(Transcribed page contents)

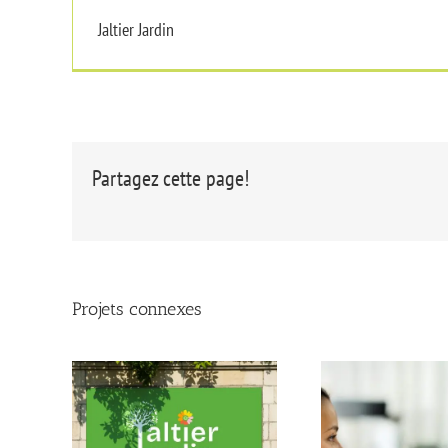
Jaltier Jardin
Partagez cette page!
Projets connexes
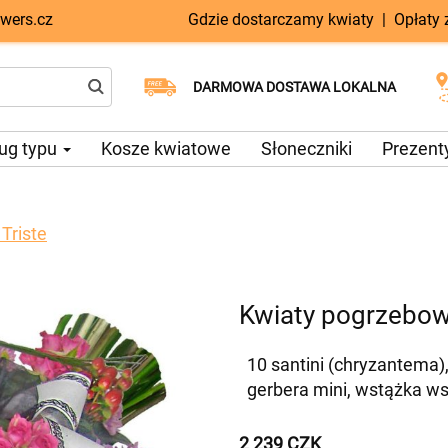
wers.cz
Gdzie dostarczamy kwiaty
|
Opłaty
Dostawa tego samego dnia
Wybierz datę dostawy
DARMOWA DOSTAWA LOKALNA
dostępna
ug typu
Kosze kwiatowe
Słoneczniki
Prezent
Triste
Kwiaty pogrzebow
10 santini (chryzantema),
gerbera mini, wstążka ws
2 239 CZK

==

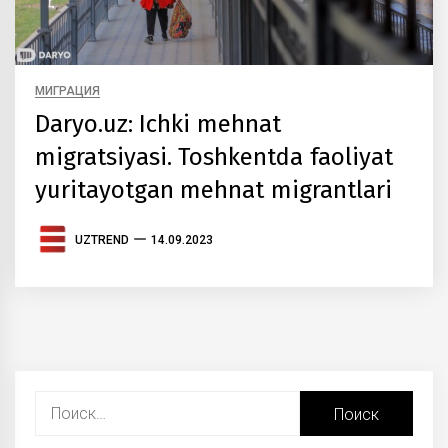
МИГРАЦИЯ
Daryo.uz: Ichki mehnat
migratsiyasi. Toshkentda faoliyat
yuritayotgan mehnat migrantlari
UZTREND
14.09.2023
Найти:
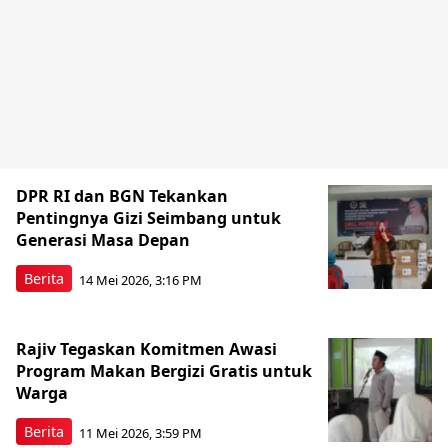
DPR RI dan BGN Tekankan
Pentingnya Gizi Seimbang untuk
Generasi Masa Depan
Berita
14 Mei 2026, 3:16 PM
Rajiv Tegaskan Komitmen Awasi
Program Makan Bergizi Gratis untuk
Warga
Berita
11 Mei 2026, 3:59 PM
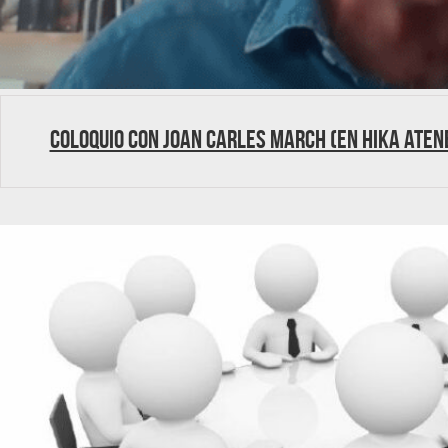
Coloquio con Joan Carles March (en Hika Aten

WHAT THE TASK REQUIRES. Express the lines of the rows above, from the line containing "DPR RI dan BGN Tekankan" through the line containing "Coloquio con Joan Carles March (en Hika Aten", inclusive, as a Markdown table with the columns "No." and "Line", numbering each line and omitting blank ones. Leave the pictures out.

TASK RESULT.
| No. | Line |
|---|---|
| 1 | DPR RI dan BGN Tekankan |
| 2 | Pentingnya Gizi Seimbang untuk |
| 3 | Generasi Masa Depan |
| 4 | Berita |
| 5 | 14 Mei 2026, 3:16 PM |
| 6 | Rajiv Tegaskan Komitmen Awasi |
| 7 | Program Makan Bergizi Gratis untuk |
| 8 | Warga |
| 9 | Berita |
| 10 | 11 Mei 2026, 3:59 PM |
| 11 | Coloquio con Joan Carles March (en Hika Aten |